> _What you have to do_: Scan the material for the word "waves", and copy each line where it shows up.

--- Input material ---

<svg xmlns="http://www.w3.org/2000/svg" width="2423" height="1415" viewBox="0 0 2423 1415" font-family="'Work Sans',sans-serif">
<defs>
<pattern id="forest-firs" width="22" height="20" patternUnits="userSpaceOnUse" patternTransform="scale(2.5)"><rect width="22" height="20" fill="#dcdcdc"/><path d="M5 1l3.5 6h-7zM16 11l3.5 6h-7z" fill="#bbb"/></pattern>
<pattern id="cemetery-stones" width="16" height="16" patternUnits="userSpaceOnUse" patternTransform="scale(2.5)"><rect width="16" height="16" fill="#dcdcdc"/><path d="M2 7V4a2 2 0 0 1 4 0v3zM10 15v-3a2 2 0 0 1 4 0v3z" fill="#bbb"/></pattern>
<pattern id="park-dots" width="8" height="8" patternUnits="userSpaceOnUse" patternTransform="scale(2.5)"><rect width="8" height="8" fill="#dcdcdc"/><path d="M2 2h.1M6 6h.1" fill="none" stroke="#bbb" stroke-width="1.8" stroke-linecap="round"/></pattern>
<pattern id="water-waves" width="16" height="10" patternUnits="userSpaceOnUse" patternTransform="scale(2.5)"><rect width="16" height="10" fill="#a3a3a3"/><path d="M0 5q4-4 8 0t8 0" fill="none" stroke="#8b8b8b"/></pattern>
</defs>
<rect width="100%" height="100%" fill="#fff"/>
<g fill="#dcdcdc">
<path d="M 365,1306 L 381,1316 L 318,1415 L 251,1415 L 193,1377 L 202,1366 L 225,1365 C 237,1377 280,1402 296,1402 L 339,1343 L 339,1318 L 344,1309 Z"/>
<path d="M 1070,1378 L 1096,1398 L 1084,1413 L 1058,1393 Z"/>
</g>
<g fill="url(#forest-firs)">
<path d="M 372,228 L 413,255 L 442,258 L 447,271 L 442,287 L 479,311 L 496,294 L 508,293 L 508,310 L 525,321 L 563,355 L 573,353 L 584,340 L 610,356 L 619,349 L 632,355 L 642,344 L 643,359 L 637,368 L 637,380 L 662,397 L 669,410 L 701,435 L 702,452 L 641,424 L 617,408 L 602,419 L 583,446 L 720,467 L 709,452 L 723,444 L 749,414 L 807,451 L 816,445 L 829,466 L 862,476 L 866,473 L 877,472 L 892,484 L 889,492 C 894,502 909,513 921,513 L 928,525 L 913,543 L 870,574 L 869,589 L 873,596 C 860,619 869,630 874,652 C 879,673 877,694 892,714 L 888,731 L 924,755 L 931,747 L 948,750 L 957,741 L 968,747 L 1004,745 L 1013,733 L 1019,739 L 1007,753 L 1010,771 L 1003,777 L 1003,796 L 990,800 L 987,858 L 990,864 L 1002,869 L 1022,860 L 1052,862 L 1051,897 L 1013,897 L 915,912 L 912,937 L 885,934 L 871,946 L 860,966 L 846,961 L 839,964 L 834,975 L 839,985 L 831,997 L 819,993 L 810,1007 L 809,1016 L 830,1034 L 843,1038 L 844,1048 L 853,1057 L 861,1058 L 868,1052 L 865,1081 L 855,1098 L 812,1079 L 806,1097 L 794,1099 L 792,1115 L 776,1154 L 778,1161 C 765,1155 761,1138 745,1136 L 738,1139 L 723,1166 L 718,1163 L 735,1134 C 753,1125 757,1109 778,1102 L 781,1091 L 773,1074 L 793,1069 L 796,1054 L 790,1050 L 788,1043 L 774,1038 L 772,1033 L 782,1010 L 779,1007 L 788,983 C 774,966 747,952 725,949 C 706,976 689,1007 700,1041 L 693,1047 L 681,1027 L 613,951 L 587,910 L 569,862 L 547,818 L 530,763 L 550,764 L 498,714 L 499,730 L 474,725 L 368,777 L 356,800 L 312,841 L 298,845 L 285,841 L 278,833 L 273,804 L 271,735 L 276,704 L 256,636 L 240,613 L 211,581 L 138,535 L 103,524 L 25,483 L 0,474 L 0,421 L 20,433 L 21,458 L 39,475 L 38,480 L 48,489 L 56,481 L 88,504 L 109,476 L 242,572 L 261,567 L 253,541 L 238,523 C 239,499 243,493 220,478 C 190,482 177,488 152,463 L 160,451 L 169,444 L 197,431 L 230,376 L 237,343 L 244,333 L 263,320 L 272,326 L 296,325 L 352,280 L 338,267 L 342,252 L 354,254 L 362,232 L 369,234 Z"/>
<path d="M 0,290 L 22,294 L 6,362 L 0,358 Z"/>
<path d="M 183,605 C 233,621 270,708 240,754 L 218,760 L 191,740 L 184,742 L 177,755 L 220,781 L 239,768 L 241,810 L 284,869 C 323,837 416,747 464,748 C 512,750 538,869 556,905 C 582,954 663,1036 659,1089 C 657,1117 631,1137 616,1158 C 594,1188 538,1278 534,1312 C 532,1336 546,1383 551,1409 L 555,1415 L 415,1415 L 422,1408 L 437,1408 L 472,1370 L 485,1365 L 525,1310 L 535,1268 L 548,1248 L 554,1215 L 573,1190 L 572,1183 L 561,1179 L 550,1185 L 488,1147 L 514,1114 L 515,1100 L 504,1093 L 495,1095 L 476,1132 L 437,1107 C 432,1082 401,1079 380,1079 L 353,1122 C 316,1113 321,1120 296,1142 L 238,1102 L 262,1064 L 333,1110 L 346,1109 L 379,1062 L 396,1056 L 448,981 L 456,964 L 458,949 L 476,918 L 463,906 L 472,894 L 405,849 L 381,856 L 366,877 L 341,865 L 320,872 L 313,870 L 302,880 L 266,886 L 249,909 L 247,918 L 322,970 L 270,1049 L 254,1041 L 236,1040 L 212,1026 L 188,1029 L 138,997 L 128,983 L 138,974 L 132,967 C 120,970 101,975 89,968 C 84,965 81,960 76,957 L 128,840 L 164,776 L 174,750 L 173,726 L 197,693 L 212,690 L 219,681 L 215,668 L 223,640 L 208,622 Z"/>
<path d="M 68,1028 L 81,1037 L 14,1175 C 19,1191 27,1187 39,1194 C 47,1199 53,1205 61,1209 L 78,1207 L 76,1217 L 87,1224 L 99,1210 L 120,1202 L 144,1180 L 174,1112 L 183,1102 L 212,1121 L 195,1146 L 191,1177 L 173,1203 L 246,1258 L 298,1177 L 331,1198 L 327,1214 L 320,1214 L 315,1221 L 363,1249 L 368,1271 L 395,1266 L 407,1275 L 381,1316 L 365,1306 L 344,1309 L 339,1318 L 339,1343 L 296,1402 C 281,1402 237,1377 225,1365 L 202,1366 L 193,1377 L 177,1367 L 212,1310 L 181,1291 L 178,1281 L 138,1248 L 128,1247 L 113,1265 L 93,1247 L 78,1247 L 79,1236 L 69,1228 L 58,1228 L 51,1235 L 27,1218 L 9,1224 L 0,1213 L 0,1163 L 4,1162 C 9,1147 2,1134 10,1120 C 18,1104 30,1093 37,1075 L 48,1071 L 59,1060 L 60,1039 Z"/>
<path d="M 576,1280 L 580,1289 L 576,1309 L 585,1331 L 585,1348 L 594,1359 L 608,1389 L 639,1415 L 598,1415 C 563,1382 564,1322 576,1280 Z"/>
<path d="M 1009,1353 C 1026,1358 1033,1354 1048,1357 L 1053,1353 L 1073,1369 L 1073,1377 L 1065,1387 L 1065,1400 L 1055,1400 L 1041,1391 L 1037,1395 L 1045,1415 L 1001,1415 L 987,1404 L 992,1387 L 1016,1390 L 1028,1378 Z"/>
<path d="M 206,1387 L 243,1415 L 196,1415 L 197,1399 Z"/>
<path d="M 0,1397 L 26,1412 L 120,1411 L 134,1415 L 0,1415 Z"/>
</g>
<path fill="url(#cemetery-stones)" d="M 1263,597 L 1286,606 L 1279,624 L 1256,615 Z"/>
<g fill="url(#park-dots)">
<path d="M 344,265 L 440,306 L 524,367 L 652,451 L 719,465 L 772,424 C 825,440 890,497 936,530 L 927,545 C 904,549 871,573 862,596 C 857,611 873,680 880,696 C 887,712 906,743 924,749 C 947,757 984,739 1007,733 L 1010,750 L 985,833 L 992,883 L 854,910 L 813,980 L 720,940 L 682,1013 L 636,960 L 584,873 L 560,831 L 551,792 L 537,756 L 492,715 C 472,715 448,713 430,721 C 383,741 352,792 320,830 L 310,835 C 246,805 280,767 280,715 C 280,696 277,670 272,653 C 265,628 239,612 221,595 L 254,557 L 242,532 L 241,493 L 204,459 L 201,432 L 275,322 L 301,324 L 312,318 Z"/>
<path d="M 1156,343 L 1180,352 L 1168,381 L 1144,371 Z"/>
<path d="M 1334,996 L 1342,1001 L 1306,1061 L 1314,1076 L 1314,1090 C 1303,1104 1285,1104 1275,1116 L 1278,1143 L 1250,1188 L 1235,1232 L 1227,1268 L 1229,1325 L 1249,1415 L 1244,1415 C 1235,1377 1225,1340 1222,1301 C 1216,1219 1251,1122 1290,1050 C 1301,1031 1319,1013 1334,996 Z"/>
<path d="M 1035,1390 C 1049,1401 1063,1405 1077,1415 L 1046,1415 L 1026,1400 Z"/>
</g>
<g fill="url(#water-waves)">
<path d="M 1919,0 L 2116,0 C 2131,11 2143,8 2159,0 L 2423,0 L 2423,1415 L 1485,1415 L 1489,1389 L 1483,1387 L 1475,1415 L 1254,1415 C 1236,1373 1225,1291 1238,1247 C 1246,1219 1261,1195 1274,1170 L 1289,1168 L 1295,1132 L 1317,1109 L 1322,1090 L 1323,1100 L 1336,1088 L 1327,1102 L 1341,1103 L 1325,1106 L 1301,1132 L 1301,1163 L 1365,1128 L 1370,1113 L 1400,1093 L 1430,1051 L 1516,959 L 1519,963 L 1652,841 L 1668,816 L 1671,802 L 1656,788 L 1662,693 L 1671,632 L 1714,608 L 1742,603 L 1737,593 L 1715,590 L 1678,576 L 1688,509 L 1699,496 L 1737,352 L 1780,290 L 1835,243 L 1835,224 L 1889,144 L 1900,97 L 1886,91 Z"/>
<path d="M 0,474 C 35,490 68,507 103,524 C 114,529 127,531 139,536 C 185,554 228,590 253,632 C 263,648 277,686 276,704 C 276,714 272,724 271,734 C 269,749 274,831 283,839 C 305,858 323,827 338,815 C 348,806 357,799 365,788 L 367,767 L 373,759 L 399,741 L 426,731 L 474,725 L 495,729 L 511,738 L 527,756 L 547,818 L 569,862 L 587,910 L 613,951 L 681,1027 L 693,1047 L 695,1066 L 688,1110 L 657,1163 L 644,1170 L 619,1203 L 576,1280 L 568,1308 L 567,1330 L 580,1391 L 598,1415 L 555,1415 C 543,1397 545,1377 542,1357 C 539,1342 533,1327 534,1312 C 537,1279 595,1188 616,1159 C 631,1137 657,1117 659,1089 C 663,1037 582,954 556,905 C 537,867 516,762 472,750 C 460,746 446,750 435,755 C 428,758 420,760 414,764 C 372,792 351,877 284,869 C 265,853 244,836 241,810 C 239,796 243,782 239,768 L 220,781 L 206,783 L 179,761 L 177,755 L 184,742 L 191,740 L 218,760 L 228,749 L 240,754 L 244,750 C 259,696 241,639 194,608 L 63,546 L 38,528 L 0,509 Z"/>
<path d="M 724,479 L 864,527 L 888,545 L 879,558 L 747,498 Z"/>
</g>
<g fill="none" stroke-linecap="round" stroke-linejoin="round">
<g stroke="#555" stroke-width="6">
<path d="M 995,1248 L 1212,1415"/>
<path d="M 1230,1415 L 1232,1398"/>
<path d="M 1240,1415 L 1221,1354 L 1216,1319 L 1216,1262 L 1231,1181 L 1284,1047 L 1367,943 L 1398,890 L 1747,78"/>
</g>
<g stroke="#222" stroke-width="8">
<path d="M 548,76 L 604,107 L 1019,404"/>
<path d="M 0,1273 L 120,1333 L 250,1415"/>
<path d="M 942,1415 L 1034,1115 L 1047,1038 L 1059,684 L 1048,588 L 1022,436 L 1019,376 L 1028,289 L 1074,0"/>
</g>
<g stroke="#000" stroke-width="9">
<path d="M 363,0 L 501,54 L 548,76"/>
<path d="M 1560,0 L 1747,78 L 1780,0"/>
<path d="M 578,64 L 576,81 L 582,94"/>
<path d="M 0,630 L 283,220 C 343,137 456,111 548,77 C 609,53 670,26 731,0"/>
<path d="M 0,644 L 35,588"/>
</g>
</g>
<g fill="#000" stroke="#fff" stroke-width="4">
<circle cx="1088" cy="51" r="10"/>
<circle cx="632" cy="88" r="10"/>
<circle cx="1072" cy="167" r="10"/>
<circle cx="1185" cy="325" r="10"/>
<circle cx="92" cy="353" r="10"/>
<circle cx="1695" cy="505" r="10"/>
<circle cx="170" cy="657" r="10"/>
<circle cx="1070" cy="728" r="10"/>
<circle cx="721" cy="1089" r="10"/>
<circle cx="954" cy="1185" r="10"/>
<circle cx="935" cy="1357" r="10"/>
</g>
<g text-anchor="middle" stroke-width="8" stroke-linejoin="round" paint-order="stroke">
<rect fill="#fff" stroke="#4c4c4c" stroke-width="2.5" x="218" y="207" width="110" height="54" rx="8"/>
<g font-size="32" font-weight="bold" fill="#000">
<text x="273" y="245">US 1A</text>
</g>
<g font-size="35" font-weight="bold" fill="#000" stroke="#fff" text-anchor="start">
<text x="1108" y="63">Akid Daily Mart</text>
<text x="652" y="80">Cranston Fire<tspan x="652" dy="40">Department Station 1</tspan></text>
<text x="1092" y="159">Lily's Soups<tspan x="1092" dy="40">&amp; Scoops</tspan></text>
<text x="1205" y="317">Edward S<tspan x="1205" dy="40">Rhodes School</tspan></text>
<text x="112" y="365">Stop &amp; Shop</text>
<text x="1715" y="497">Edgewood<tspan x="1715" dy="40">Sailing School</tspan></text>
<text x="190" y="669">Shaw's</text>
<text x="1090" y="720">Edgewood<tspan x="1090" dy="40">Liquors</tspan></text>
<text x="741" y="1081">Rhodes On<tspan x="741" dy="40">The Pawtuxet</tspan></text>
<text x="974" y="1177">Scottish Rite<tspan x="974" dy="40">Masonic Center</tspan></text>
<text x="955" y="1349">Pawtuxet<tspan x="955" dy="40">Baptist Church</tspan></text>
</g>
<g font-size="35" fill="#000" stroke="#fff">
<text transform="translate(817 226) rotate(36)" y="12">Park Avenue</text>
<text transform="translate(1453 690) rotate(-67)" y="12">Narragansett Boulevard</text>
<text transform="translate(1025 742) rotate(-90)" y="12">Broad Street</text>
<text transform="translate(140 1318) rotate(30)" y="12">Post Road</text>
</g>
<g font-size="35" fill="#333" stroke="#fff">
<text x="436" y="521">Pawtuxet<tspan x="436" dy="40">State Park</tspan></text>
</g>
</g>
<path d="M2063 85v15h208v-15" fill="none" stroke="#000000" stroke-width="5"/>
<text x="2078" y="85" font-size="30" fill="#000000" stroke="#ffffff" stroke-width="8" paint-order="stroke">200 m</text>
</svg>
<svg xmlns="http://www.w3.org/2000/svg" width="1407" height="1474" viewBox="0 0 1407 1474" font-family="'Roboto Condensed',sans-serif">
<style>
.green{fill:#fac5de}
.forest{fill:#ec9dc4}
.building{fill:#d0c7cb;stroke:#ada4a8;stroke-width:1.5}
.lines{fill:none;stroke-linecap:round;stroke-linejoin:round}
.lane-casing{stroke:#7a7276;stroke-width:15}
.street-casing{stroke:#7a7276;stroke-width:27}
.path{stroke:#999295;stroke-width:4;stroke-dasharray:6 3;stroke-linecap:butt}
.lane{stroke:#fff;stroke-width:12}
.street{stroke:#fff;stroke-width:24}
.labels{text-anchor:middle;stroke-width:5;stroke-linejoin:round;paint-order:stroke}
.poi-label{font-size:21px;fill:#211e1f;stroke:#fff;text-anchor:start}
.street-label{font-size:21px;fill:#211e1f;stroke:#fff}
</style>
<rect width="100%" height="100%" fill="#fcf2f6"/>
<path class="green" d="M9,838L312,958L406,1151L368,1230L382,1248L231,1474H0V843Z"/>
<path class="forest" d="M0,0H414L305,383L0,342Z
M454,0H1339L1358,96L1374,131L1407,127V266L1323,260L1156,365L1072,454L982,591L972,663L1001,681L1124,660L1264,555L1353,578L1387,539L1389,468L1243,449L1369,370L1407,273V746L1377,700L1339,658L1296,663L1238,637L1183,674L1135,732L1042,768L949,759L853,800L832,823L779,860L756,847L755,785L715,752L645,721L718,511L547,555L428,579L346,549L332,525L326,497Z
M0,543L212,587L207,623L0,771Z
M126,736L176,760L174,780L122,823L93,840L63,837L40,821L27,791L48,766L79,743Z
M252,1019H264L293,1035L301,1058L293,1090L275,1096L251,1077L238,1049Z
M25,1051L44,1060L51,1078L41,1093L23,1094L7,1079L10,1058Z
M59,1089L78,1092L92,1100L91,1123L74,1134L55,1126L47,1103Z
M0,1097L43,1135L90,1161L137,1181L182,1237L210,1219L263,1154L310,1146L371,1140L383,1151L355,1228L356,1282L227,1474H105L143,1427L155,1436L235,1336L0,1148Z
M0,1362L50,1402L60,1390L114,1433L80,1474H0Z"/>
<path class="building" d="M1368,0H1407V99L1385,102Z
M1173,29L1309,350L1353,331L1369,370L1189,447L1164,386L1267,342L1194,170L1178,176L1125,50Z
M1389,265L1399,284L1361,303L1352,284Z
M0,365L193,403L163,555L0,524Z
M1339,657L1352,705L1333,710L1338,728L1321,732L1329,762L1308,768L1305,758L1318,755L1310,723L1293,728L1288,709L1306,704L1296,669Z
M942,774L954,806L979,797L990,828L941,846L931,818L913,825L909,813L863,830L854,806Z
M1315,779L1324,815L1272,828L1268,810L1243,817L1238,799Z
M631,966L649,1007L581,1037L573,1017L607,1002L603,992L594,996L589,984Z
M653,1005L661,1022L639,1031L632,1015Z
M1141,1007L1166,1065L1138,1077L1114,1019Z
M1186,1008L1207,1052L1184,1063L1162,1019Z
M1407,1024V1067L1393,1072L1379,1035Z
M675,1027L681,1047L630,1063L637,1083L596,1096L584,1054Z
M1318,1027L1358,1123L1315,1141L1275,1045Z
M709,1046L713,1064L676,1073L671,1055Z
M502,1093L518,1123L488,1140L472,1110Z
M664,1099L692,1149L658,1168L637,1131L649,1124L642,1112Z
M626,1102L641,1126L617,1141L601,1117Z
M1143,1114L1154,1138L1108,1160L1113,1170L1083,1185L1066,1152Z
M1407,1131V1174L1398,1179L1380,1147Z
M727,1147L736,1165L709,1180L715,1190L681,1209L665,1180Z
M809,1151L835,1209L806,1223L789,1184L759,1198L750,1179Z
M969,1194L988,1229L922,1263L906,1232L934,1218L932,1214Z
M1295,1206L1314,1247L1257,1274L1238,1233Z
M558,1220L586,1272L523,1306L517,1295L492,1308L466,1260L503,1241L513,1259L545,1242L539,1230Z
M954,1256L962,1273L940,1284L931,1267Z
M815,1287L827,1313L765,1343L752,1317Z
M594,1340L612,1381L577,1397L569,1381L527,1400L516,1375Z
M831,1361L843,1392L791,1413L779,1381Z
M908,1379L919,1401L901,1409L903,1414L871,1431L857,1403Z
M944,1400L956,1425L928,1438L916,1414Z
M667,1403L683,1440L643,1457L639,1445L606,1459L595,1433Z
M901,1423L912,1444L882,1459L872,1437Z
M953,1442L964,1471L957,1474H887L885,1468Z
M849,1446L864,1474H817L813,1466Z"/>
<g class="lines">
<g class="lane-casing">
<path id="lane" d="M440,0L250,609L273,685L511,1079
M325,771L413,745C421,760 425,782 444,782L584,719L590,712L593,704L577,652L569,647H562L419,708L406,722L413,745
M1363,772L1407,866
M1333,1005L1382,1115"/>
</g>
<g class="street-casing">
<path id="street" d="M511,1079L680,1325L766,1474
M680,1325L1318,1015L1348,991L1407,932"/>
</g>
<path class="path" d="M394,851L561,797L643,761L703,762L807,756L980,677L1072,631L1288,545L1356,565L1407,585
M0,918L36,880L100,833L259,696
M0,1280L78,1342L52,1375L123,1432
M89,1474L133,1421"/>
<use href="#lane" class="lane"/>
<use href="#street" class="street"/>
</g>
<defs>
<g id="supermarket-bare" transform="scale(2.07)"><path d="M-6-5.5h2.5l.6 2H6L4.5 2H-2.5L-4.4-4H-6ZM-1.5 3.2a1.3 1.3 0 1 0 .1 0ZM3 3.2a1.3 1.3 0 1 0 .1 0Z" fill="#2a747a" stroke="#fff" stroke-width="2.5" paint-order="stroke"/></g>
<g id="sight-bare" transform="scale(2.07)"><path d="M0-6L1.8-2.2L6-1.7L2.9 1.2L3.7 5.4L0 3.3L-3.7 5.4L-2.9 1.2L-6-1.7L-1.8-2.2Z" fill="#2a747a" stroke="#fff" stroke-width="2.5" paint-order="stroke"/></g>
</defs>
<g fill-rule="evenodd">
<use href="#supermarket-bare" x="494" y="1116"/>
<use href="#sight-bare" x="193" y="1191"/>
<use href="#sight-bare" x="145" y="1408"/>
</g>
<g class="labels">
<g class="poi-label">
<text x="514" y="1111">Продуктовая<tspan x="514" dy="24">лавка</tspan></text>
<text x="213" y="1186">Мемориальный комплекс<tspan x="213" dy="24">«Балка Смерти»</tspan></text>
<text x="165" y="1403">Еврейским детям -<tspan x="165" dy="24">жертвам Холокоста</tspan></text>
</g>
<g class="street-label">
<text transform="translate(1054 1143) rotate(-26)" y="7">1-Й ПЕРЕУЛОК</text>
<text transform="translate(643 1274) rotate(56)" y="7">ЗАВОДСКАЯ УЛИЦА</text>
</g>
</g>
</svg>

---

> _Reply to the exercise_:
<pattern id="water-waves" width="16" height="10" patternUnits="userSpaceOnUse" patternTransform="scale(2.5)"><rect width="16" height="10" fill="#a3a3a3"/><path d="M0 5q4-4 8 0t8 0" fill="none" stroke="#8b8b8b"/></pattern>
<g fill="url(#water-waves)">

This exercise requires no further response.